Application Protocols
Providers must accommodate string data in supported locale charsets with charset identification, or specify a Unicode
encoding, and where relevant, the language of the string data.
Consumers must supply provider protocols with strings encoded in the appropriate charset and charset descriptions or
language data, where allowed in the protocol.
Storage and Interchange
Providers must be able to store strings either in all supported charsets, or in a specified Unicode encoding. They
must provide a mechanism for associating charset or language information in the case of storage.
Consumers must parse strings on appropriate boundaries, characters, words, or phrases, whichever is relevant. They
must include charset or language information as necessary for proper processing and retrieval. They must externally manage charset
information when it is not internal to the interchange format.
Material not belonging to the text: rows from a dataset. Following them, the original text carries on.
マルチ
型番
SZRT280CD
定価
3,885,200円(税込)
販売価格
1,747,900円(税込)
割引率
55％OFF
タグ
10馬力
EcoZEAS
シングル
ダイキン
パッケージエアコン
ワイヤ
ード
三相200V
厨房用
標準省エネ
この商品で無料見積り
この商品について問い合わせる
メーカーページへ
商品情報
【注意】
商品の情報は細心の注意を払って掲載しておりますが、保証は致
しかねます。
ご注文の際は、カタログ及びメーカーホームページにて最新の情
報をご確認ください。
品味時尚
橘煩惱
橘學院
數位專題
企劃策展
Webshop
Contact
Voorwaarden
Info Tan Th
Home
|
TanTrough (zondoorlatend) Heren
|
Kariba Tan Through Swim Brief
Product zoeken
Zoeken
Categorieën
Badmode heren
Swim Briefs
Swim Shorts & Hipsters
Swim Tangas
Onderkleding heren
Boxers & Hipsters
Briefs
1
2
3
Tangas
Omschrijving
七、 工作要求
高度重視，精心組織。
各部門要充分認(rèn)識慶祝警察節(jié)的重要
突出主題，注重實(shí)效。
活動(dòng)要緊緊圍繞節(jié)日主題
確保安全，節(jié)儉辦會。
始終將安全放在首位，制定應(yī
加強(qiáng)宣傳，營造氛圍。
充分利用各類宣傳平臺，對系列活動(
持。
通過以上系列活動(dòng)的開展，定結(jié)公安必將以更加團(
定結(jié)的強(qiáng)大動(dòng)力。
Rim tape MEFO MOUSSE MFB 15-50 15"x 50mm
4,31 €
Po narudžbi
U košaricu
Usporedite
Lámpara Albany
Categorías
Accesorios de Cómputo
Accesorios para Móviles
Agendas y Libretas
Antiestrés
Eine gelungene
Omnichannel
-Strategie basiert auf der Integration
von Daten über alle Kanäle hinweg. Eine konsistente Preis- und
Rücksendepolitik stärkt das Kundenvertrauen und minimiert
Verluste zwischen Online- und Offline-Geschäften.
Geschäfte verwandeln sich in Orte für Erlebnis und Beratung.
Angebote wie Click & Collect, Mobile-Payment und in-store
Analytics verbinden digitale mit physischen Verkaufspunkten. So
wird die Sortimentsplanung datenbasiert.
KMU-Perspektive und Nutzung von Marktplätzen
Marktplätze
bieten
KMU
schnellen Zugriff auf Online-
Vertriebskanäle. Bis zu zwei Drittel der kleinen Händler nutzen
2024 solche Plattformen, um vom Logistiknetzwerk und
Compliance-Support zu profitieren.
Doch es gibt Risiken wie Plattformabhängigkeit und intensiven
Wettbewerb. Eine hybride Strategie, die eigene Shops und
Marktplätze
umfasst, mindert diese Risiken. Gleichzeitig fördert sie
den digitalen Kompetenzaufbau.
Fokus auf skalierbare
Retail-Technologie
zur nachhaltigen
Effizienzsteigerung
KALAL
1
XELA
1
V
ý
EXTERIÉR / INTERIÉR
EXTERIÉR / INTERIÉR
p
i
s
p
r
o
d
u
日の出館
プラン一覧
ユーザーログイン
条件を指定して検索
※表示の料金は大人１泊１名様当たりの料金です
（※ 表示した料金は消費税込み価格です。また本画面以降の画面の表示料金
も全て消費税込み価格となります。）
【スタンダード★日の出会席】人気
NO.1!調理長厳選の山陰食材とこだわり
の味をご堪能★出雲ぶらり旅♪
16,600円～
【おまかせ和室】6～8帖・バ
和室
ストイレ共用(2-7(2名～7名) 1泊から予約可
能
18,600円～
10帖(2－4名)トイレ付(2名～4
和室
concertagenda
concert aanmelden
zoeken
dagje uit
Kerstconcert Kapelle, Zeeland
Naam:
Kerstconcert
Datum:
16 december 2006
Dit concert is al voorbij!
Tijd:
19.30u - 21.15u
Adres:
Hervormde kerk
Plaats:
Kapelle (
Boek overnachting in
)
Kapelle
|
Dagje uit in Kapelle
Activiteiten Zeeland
Application Programming Interfaces
Providers must specify whether strings are to be in platform supported charsets or in a Unicode encoding. They must
have parameters for charset or language information, where relevant. If converting from a charset into Unicode, they must follow
one of the normalization forms in the Unicode Technical Report #15 and specify which one. If search functions are provided, they must specify whether fuzzy matching is
performed and should allow for some configuration of fuzzy matching. If canonicalization is performed, the exact method must be
specified.
Consumers must provide charset or language information as necessary. Where relevant, they should specify the type of
fuzzy matching in a search.
|
|